◆ Document text:
━━━━━━━━
BLUE RIDGE HOLDING CORP. 2005 EMPLOYEE STOCK UNIT PLAN

Contract Categories: Business Finance - Stock Agreements
EX-10.29 8 a2153248zex-10_29.htm EXHIBIT 10.29

Exhibit 10.29

 

BLUE RIDGE HOLDING CORP.

2005 EMPLOYEE STOCK UNIT PLAN

 

1.                                       PURPOSE

 

The purpose of the Plan is to provide performance-based awards of restricted stock units (“Restricted Stock Units”) in respect of the common stock of the Parent to key executives of the Company in order to better align the interests of the executives with those of the stockholders of the Parent.

 

2.                                       DEFINITIONS

 

For purposes of the Plan and, unless otherwise provided in an Award Agreement, each Award Agreement:

 

(a)                                  “Award” shall mean a grant of Restricted Stock Units made to a Participant pursuant to the terms of the Plan.

 

(b)                                 “Award Agreement” shall mean a written agreement between the Company and a Participant evidencing an Award and describing its terms and conditions.

 

(c)                                  “Board” shall mean the Board of Directors of the Company.

 

(d)                                 “Committee” shall mean the Board, or any committee thereof, comprised of no fewer than two directors, appointed by the Board to administer the Plan.

 

(e)                                  “Common Stock” shall mean shares of common stock of the Parent, par value $0.01 per share.

 

(f)                                    “Company” shall mean Blue Ridge Paper Products, Inc. and any successor thereto.

 

(g)                                 “Parent” shall mean Blue Ridge Holding Corp., a Delaware corporation.
━━━━━━━━
◆ Record set:
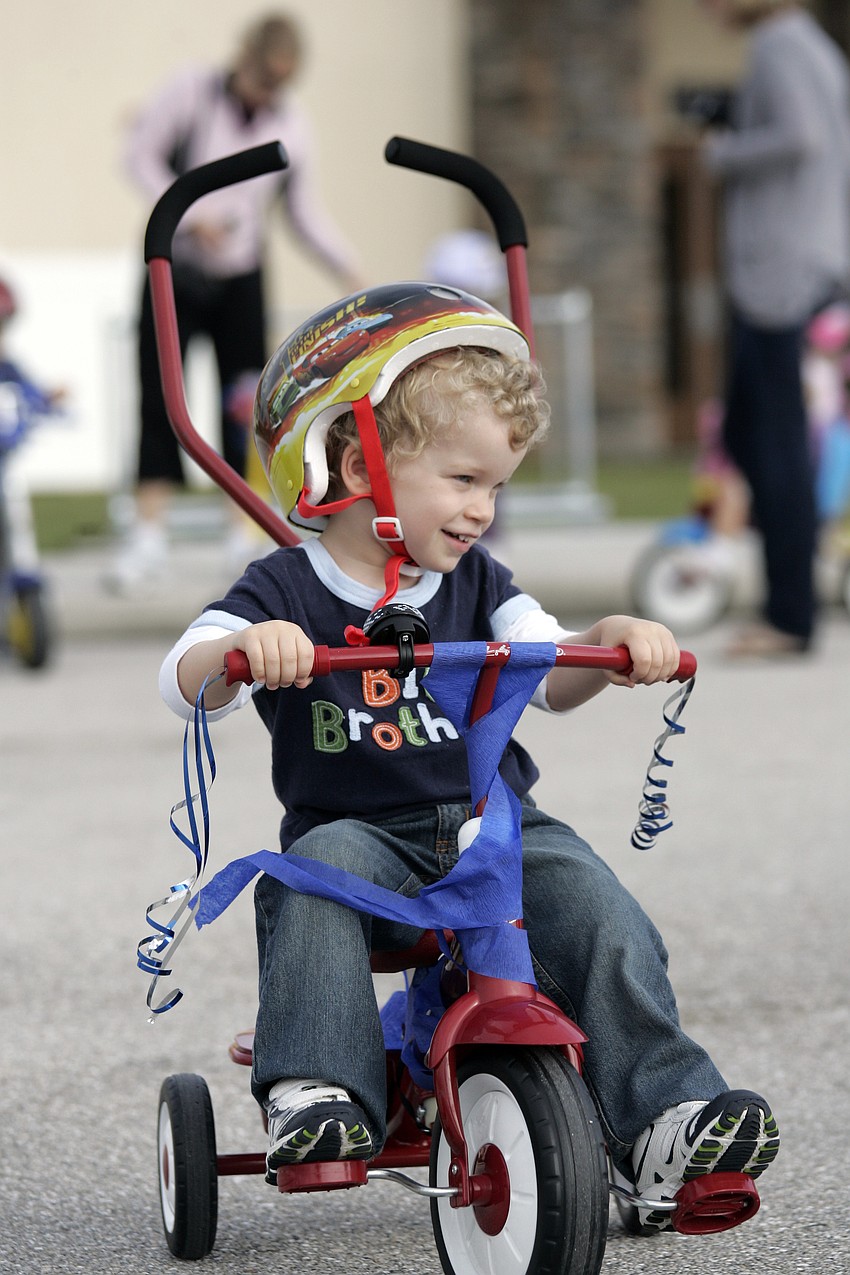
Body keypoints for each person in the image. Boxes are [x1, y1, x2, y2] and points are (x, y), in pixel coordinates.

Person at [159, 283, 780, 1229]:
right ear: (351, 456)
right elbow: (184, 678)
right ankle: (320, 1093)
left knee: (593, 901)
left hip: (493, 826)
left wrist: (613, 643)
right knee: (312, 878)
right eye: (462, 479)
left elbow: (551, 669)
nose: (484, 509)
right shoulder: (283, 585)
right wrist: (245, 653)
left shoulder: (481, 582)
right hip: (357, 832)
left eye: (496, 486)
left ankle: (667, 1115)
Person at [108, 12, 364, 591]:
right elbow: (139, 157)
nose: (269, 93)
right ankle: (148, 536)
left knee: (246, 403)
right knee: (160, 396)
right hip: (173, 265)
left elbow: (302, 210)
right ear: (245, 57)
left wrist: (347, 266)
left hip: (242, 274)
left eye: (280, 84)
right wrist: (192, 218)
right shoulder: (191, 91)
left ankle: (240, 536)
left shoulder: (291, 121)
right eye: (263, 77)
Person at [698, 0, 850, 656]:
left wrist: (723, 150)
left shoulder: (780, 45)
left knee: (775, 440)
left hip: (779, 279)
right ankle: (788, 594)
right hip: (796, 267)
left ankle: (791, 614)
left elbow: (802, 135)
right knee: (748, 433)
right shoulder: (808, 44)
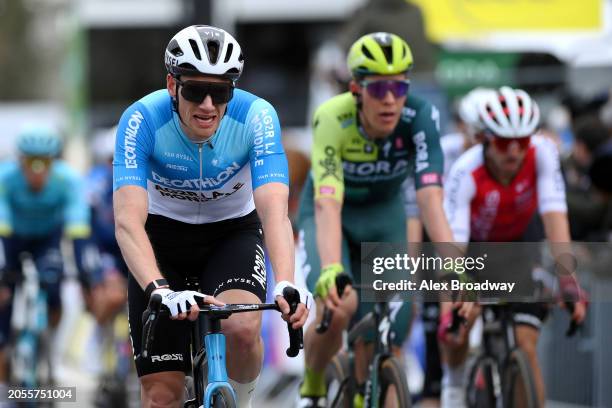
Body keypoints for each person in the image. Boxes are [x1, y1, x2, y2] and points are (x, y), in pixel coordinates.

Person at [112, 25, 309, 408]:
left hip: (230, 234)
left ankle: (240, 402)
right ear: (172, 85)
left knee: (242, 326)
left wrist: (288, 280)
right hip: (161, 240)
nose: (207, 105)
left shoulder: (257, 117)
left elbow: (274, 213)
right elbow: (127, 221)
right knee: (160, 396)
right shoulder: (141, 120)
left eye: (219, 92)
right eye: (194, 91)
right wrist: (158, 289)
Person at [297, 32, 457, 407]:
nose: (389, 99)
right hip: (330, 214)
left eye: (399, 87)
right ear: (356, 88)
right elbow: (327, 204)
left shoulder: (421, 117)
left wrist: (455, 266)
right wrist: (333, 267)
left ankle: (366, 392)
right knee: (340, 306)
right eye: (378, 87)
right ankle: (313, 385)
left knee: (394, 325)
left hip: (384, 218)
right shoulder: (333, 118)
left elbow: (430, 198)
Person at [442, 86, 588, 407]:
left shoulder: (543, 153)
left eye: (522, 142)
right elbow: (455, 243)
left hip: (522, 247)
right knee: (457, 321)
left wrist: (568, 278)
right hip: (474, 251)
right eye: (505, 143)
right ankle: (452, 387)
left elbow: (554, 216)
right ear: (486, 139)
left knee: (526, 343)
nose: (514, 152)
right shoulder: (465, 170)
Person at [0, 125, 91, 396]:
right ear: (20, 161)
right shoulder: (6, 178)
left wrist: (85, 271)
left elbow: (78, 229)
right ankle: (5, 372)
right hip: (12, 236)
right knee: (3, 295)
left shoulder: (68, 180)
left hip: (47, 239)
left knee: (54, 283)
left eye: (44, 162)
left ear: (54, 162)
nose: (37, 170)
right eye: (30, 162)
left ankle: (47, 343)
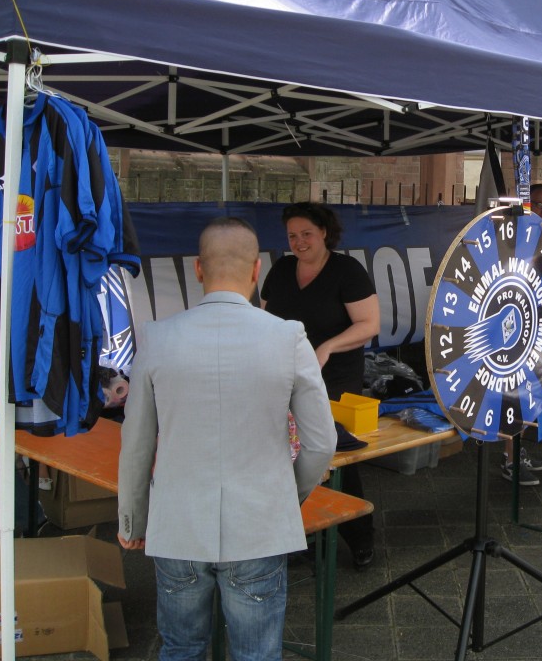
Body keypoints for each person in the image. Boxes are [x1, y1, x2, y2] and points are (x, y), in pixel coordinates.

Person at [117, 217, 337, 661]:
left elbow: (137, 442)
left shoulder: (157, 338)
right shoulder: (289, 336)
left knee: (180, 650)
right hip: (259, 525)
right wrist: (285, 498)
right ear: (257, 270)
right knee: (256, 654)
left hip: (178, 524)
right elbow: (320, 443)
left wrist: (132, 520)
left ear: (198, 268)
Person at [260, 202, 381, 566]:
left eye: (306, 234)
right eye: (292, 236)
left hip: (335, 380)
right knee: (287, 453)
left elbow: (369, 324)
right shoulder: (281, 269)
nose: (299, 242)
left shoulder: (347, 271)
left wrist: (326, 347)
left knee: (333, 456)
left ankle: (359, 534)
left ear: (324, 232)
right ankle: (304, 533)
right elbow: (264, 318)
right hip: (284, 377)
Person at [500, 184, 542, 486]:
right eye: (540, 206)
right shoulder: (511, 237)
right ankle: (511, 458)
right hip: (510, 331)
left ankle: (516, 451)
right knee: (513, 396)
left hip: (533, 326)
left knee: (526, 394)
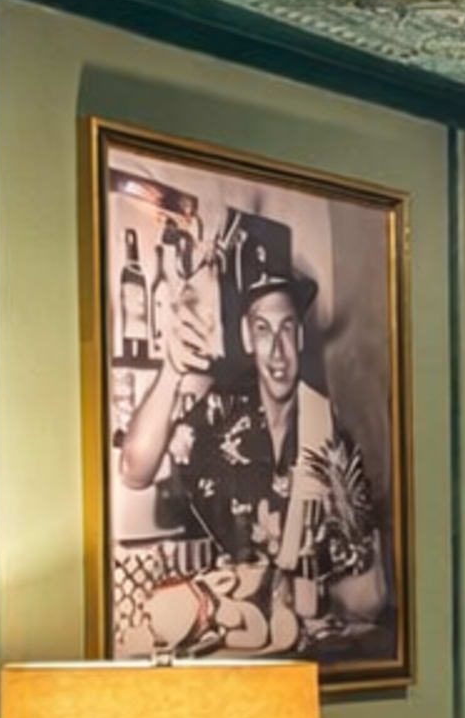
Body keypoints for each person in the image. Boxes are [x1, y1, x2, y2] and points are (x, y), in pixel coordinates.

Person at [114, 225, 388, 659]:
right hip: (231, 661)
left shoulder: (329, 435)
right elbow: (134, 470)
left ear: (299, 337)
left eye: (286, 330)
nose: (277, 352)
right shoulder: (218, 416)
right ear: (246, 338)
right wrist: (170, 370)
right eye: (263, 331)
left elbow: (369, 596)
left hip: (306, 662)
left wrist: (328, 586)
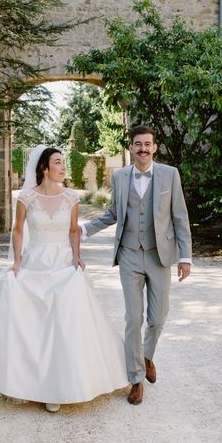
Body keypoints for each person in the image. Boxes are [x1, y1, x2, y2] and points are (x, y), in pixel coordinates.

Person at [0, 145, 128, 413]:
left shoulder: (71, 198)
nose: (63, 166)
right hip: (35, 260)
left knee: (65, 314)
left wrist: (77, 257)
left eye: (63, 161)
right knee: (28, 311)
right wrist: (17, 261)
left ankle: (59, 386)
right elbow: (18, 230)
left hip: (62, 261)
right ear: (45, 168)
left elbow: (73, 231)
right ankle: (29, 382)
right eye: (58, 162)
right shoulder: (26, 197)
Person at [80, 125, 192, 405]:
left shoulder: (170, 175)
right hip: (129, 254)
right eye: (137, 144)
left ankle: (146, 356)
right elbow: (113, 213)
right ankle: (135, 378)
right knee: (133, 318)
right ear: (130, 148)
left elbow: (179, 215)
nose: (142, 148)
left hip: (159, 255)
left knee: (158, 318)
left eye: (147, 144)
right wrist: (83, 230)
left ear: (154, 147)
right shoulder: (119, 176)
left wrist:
━━━━━━━━
◆ Work instructions:
- a) In the stock unit plan, reproduce word for word the passage that begins with the words containing "For purposes of" and ends with "of the Company.".
- b) Under the stock unit plan, how many directors must the Committee include at minimum?
- c) Write the next part of the stock unit plan, picking up after the definition of "Parent".
You won't need the data at all.

◆ Your responses:
- a)
For purposes of the Plan and, unless otherwise provided in an Award Agreement, each Award Agreement:

 

(a)                                  “Award” shall mean a grant of Restricted Stock Units made to a Participant pursuant to the terms of the Plan.

 

(b)                                 “Award Agreement” shall mean a written agreement between the Company and a Participant evidencing an Award and describing its terms and conditions.

 

(c)                                  “Board” shall mean the Board of Directors of the Company.

- b) No fewer than two directors.

- c)
 

(h)                                 “Parent Board” shall mean the Board of Directors of the Parent.

 

(i)                                     “Participant” shall mean each executive of the Company so designated by the Committee in accordance with Section 4.

 

(j)                                     “Plan” shall mean the Blue Ridge Paper Products, Inc. 2005 Employee Stock Unit Plan as set forth herein.

 

(k)                                  “Plan Effective Date” shall have the meaning set forth in Section 20.

 

(l)                                     “Restricted Stock” shall mean shares of restricted Common Stock that will vest and become non-forfeitable under Section 6.1 hereof.

 



 

(m)                               “Restricted Stock Unit” shall mean shares of restricted Common Stock that will vest and become non-forfeitable under Section 6.1 hereof.

 

(n)                                 “Stockholders’ Agreement” shall mean the Stockholders’ Agreement, dated as of May 14, 1999, between the Parent and the Stockholders listed therein, as amended, modified and supplemented from time to time.

 

3.                                       ADMINISTRATION AND INTERPRETATION OF THE PLAN

 

(a)                                  The Plan shall be administered by the Committee.  The Committee shall have the exclusive authority and responsibility to:  (i) interpret the Plan; (ii) authorize the payment of all benefits and expenses of the Plan as they become payable under the Plan; (iii) adopt, amend and rescind rules and regulations relating to the Plan; and (iv) make all other determinations and take all other actions necessary or desirable for the Plan’s administration including, without limitation, correcting any defect, supplying any omission or reconciling any inconsistency in the Plan in the manner and to the extent it shall deem necessary to carry the Plan into effect.

 

(b)                                 All decisions of the Committee on any question concerning the selection of Participants and the interpretation and administration of the Plan shall be final, conclusive and binding upon all parties.  The Committee may rely on information, and consider recommendations, provided by the executives of the Company.

 

4.                                       ELIGIBILITY AND PARTICIPATION

 

(a)                                  Employees of the Company eligible to participate in the Plan shall be as determined by the Committee.

 

(b)                                 No person shall be a participant in the Plan unless he or she is designated as a Participant and is issued an Award Agreement.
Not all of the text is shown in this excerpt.